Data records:

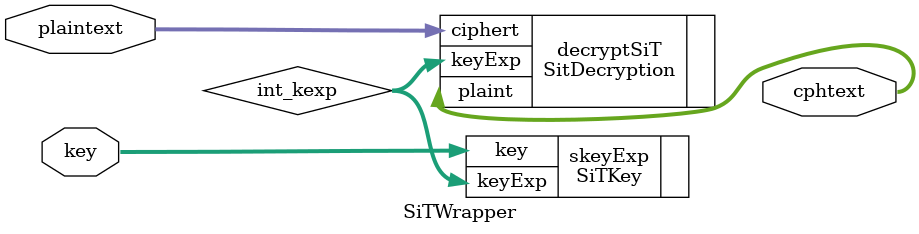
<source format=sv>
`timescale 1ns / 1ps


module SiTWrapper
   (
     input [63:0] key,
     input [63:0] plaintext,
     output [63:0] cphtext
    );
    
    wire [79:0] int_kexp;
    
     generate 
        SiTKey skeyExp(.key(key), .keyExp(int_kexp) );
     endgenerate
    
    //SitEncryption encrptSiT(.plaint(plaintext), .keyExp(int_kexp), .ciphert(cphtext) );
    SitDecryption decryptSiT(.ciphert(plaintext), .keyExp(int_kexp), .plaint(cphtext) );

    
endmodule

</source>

...

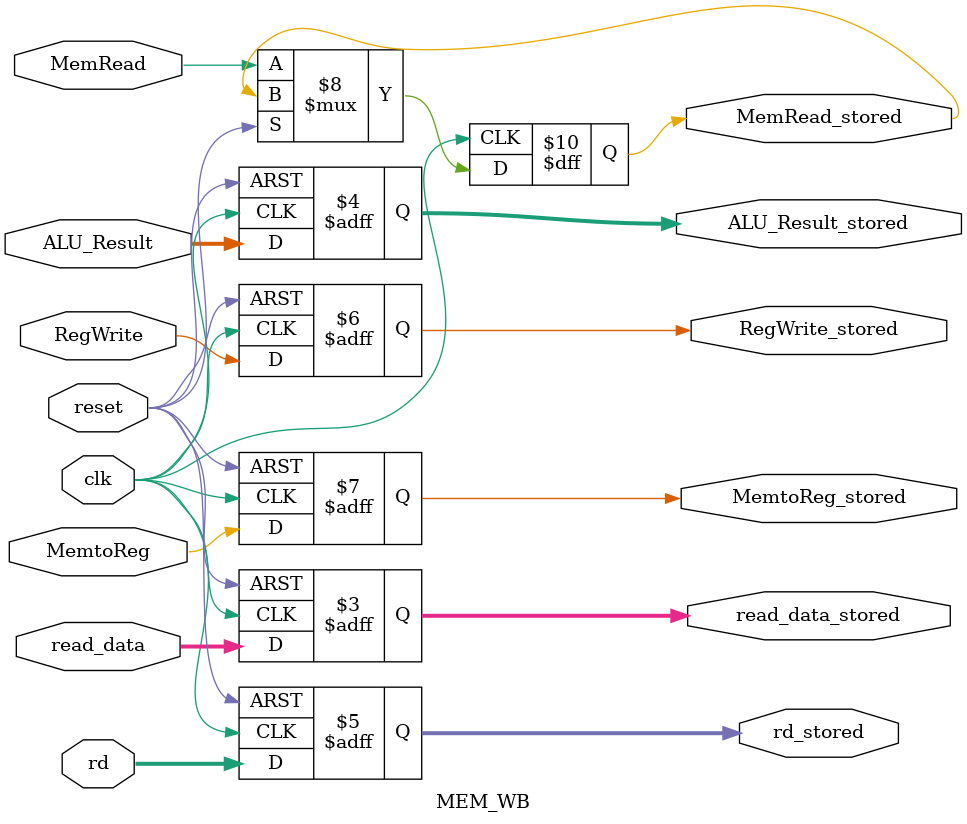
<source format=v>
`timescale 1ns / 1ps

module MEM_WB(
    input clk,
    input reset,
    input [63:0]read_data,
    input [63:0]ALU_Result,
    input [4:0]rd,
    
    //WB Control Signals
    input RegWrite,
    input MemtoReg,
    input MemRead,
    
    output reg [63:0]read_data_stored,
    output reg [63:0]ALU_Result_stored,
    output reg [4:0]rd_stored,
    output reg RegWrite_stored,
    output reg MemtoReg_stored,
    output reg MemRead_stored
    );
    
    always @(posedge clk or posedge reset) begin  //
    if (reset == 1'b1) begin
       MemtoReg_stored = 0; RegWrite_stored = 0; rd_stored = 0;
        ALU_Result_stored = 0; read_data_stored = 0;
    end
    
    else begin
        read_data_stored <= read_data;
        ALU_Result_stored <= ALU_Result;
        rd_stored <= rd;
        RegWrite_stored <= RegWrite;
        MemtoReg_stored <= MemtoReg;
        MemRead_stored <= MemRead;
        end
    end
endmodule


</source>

* * *

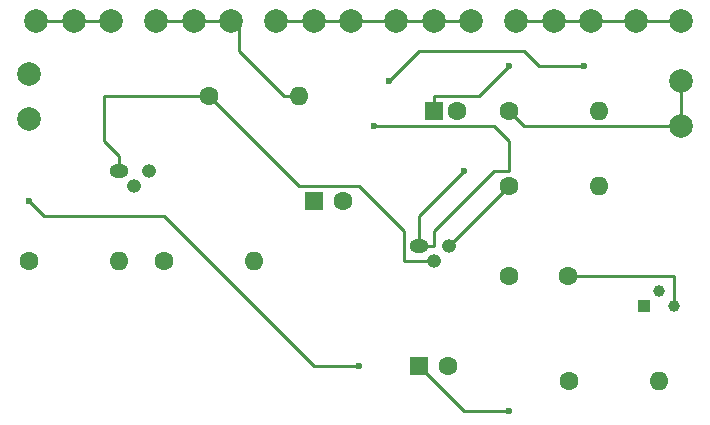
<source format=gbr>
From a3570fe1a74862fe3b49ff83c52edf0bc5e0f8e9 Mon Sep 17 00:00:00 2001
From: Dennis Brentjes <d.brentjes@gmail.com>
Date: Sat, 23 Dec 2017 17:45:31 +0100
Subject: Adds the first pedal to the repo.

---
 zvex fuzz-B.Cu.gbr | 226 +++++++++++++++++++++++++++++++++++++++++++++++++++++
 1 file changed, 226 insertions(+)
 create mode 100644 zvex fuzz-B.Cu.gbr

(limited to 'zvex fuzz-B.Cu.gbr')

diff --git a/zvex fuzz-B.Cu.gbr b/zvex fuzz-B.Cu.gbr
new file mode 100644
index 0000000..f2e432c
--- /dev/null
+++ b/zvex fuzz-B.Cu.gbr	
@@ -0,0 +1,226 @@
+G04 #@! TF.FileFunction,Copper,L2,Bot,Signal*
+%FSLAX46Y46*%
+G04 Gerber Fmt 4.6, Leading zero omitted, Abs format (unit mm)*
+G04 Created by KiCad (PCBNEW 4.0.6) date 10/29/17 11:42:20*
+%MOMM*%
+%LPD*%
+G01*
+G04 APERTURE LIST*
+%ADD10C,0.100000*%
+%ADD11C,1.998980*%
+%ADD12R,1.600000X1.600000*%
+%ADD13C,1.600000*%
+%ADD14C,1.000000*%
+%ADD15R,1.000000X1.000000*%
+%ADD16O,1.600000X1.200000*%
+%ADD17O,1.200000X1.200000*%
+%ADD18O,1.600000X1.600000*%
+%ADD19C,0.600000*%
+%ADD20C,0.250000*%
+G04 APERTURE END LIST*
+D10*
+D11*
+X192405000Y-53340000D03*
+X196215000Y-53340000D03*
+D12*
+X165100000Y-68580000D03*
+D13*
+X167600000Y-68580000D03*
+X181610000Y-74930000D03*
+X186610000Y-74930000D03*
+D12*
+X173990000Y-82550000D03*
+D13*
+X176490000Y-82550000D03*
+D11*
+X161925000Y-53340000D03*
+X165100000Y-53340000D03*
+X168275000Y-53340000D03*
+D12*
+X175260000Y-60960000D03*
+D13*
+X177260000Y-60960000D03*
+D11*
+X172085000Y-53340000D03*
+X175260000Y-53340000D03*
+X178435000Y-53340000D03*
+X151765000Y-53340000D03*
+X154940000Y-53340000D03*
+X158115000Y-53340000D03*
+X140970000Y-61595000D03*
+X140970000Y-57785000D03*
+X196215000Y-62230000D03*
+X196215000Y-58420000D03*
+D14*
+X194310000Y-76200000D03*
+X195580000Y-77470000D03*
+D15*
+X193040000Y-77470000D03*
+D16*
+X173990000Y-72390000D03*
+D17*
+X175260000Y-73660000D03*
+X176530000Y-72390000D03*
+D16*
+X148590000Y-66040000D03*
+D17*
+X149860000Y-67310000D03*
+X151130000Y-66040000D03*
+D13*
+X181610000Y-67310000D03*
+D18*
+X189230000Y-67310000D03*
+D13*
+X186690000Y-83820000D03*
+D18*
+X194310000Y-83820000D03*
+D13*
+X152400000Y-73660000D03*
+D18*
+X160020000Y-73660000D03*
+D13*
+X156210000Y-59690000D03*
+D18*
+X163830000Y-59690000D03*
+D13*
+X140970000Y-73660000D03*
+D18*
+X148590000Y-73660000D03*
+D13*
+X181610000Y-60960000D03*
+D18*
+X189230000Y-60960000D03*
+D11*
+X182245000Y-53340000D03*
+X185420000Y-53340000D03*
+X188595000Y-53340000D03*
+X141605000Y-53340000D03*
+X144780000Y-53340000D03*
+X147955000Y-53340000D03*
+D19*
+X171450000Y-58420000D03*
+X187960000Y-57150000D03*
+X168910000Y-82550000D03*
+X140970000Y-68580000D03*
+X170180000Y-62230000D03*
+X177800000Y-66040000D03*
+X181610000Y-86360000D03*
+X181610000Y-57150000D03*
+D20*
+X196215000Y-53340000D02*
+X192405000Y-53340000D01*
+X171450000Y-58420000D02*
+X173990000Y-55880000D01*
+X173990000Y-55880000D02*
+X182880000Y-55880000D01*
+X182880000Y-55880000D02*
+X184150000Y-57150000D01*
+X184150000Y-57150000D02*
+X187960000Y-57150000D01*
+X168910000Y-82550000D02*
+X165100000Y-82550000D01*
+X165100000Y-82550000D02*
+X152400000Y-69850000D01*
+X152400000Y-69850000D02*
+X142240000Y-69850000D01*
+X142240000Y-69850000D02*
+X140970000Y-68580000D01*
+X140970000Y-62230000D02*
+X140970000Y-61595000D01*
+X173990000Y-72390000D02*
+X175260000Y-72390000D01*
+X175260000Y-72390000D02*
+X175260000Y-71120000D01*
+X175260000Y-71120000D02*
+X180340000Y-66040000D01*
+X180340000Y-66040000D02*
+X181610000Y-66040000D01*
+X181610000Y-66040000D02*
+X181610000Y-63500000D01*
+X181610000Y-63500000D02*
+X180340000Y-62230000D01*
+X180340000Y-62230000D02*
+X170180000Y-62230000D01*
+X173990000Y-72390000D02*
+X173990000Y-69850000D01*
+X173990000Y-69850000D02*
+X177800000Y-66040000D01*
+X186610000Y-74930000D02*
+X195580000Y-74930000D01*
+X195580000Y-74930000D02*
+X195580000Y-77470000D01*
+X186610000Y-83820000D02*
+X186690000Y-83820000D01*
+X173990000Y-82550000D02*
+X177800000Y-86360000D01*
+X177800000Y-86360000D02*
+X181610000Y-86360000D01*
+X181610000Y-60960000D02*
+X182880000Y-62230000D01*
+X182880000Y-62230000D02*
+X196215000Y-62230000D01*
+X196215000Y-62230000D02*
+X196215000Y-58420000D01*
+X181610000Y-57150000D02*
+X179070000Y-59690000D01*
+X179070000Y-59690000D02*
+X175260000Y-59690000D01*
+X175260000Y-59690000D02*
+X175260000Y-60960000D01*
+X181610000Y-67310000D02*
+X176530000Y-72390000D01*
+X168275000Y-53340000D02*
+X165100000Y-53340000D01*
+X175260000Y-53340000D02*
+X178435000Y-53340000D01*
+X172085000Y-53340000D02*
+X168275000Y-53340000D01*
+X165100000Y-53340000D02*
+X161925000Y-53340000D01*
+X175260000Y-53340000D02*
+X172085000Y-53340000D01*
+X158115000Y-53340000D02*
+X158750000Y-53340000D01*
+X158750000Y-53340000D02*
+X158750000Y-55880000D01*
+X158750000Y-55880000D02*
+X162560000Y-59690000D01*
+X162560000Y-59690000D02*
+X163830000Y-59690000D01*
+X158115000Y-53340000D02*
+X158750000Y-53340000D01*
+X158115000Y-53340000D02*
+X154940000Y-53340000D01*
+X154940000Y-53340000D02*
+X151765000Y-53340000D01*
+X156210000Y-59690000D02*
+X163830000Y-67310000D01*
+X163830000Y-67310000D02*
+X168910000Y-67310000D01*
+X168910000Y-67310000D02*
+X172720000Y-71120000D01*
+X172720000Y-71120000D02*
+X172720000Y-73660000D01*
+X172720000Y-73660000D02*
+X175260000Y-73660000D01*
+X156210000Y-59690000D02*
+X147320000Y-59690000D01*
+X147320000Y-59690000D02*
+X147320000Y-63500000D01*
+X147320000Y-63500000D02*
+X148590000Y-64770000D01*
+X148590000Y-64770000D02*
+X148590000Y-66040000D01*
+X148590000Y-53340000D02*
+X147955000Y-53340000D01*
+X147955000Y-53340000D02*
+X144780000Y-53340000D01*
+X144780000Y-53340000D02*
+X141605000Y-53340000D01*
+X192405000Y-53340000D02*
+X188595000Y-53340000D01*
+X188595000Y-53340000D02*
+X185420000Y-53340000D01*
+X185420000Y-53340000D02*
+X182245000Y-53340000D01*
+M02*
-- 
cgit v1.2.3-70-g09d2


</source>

The task: When the line with "<source format=sv>" is reached in the data above, start copying there, and copy each line exactly until the line with "endgenerate" has been copied; copy nothing else.

Written solution:
<source format=sv>
`timescale 1ns / 1ps


module SiTWrapper
   (
     input [63:0] key,
     input [63:0] plaintext,
     output [63:0] cphtext
    );
    
    wire [79:0] int_kexp;
    
     generate 
        SiTKey skeyExp(.key(key), .keyExp(int_kexp) );
     endgenerate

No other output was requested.